===== Data provided =====

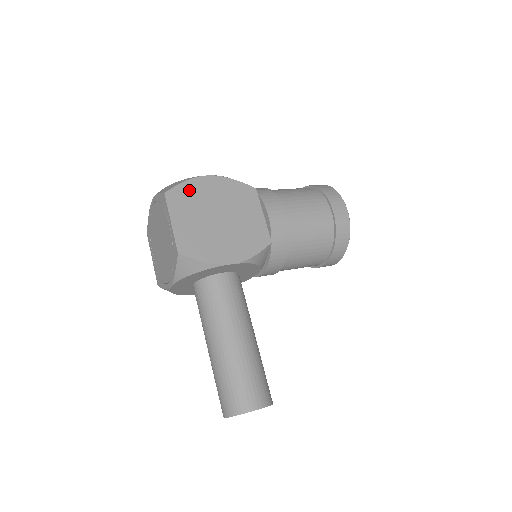
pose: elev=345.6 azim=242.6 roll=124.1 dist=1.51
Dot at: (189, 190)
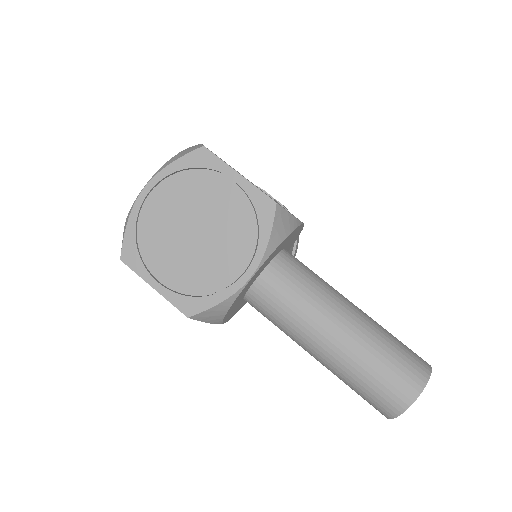
Dot at: occluded
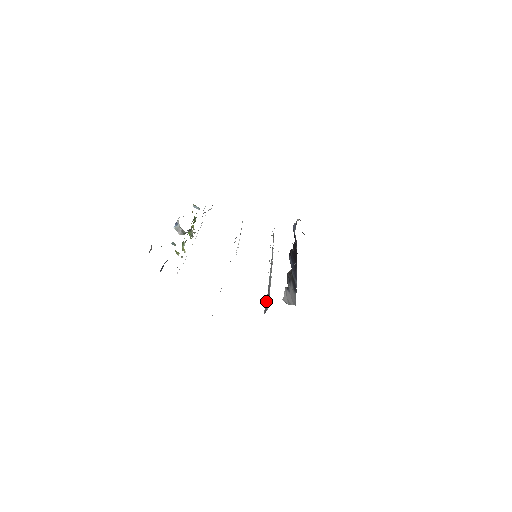
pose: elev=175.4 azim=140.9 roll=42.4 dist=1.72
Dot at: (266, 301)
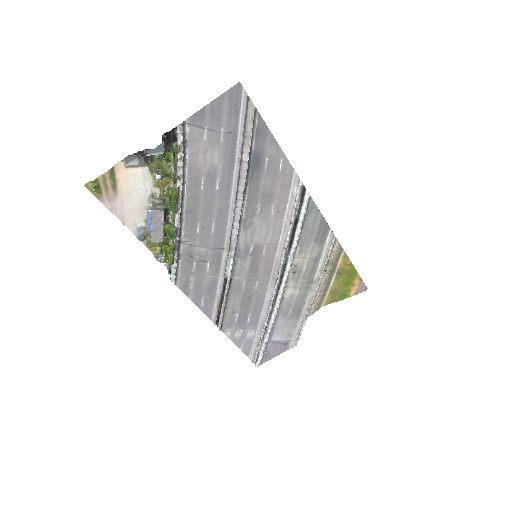
Dot at: (299, 212)
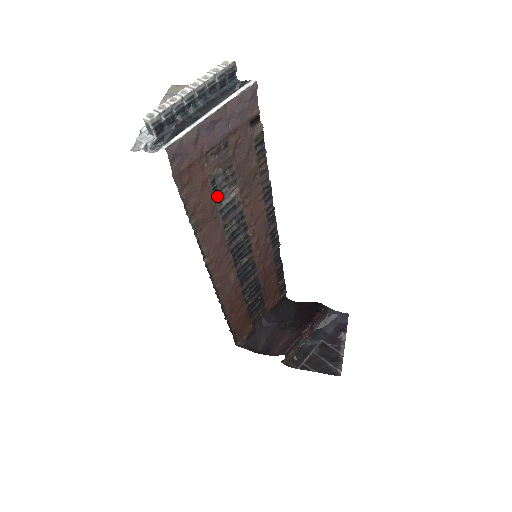
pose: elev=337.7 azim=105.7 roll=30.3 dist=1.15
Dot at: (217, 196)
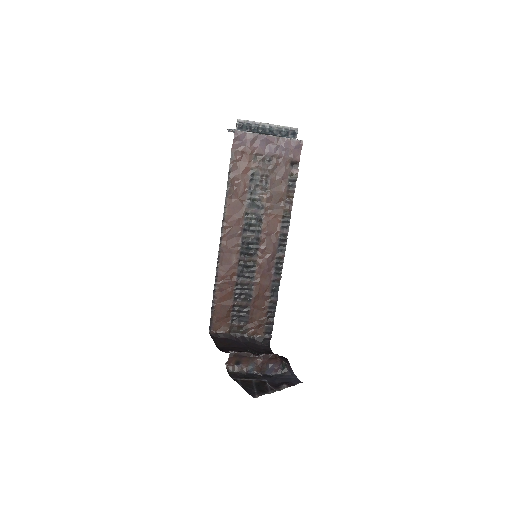
Dot at: (251, 187)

=====

**Aim of the task**:
Copy out every line of text in the items above, word for word, and leave the pictures out.

**Written answer**:
pose: elev=345.6 azim=242.6 roll=124.1 dist=1.51
Dot at: (189, 190)
Dot at: occluded
pose: elev=175.4 azim=140.9 roll=42.4 dist=1.72
Dot at: (266, 301)
Dot at: (299, 212)
pose: elev=337.7 azim=105.7 roll=30.3 dist=1.15
Dot at: (217, 196)
Dot at: (251, 187)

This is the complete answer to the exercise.